Democrat after Democrat applauded Nelson and requested to be added as co-sponsors. Senator Chuck Schumer (D-NY) wondered aloud how anyone could oppose it, and bluntly stated that many in the room had supported provisions to aid one or another interest group, and it was time for the Committee to do something for the American people. For a while, the Republicans just squirmed, although Chuck Grassley, with whom Baucus was "negotiating" for months, blurted several sarcastic remarks.

Enter, Senator Tom Carper (D-Del). He began carping about the 'unfairness' to the pharma industry that had 'negotiated' an $80B deal--although not, Senators Kerry and Schumer pointed out, with Congress, but rather (supposedly) with people in the White House. He suggested that, since drug costs were only 10% of health care expenses, whereas hospital costs were 35%, that hospitals should be contributing 3.5X the amount the drug companies did "in order to be fair." His position was carefully filleted by Senators Kerry and Schumer, who noted that many hospitals are non-profits, some are losing money, and others have very thin profit margins.

While Carper carped, the grumpy old men on the Republican side began to remember their talking points. Only 12% of medicare patients, Grassley harrumphed, were in the donut hole. [neglecting to say is that that is more than 5 million people(!), and how many are not in it because they cannot afford it, and are thus just not taking those medications?]. Probably the most ridiculous argument was that if the pharma companies did not make their $86B over 10 years fleecing poor seniors, they would raise the prices of the drugs for children, as if children were on such drugs as Lipitor®, Rituxan® or Forteo®, or even that most drugs for children are still patent-protected and thus not subject to generic competition.

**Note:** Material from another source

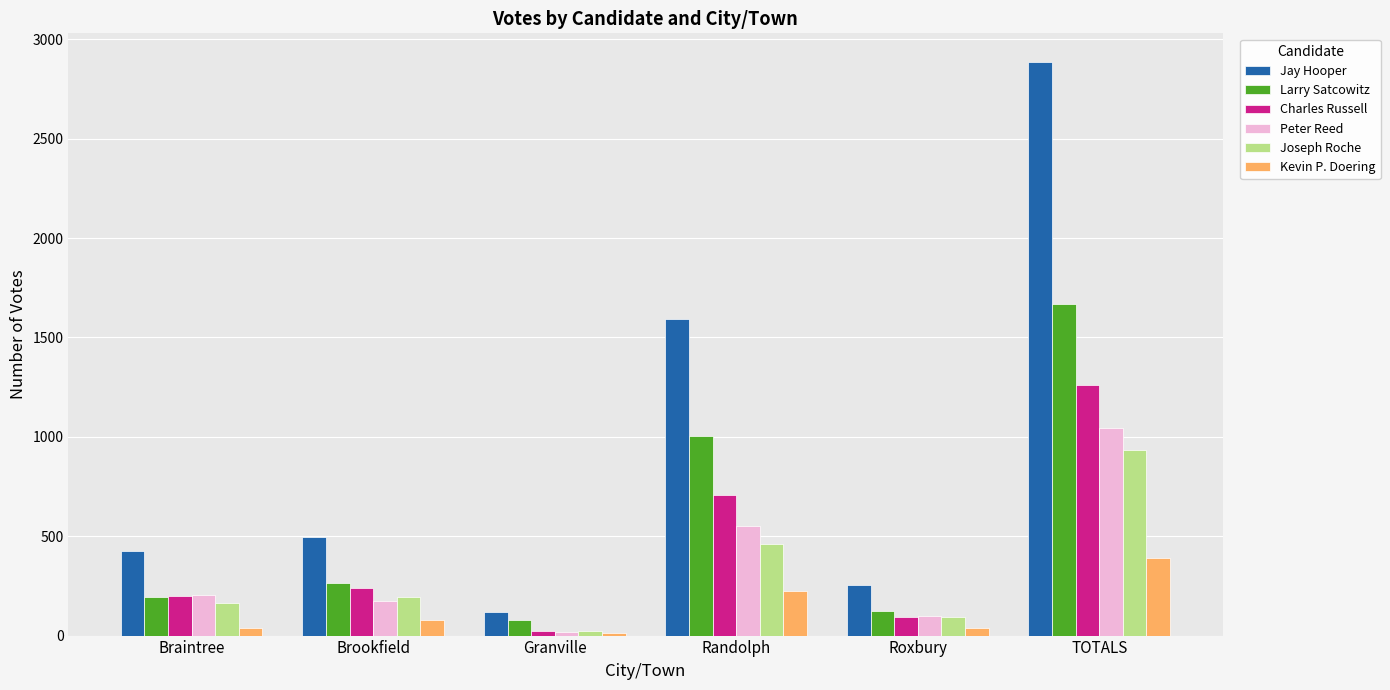

How many bars are there in total?

36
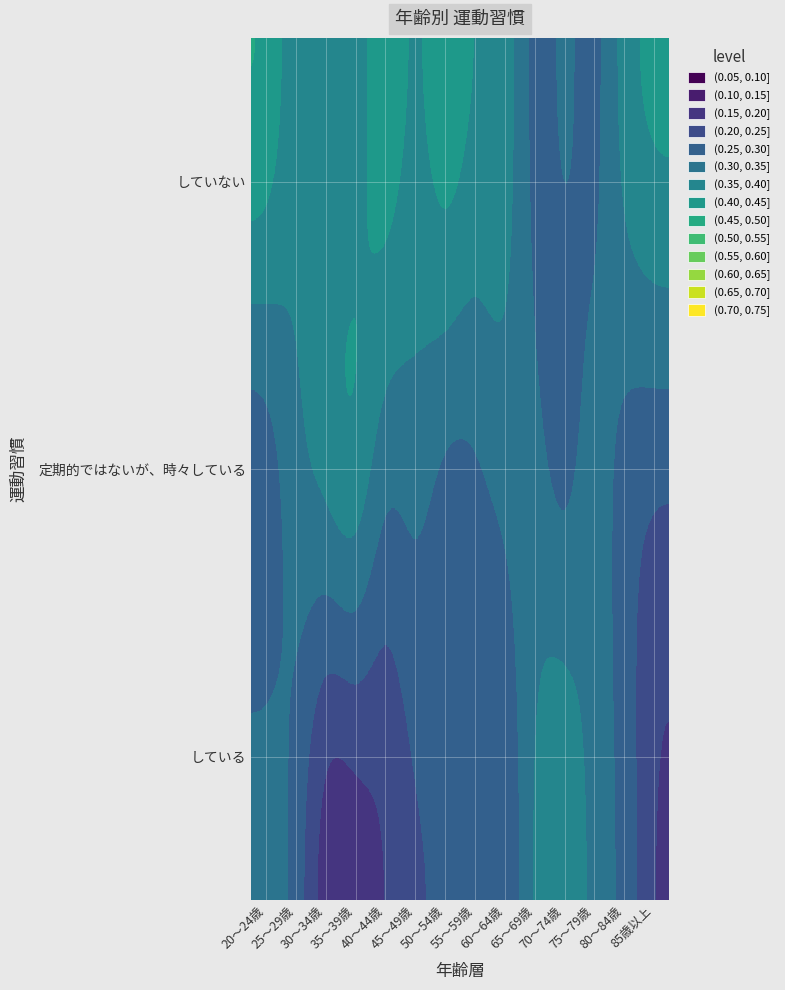

At how many categories does at least one series exceed 0?

14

Senator Ron Wyden (D-OR) denounced the original bill for not providing choice, and pointed out that most versions of the public option are only for those who do not have or lose their insurance. He challenged the committee to open the health care plan available to all Members of Congress and all federal employees, and that thus already operates in every state (because they have federal employees) to the public. This would fulfill, he said, the President's argument that "if it is good enough for Members of Congress, it should be good enough for the American people".

Overall, it was a good opening day. One could measure how good it was by the sour faces and wounded-appearing body language of the Republicans. After their opening statements--spouting the same poppycock that they too were for reform, that malpractice reform would reduce costs substantially (a position refuted by the Congressional Budget Office, in 2004, under a Republican Congress), and that opening competition to insurance across state lines would reduce costs--they were unable to mount any cogent responses to the Democrats' modifications or amendments. As noted in an earlier article, if the Democrats pass a good universal health care bill, Republicans will become politically irrelevant for 2+ generations. ("Permanent Irrelevance: Outcome for Republicans if Dems Pass Universal Health Care Reform", September 9, 2009). Their body language, their harrumphing, and their lack of anything cogent to offer is a harbinger of that status.

Although much of the comments were directed to costs, in fact many of the proposals lowered costs because they improved health outcomes. That is the key to success, and ought to be the focus of the President's messages on health care.

There is a long way to go before the Baucus bill is transformed into real reform that benefits real people. Day 1 was a good start.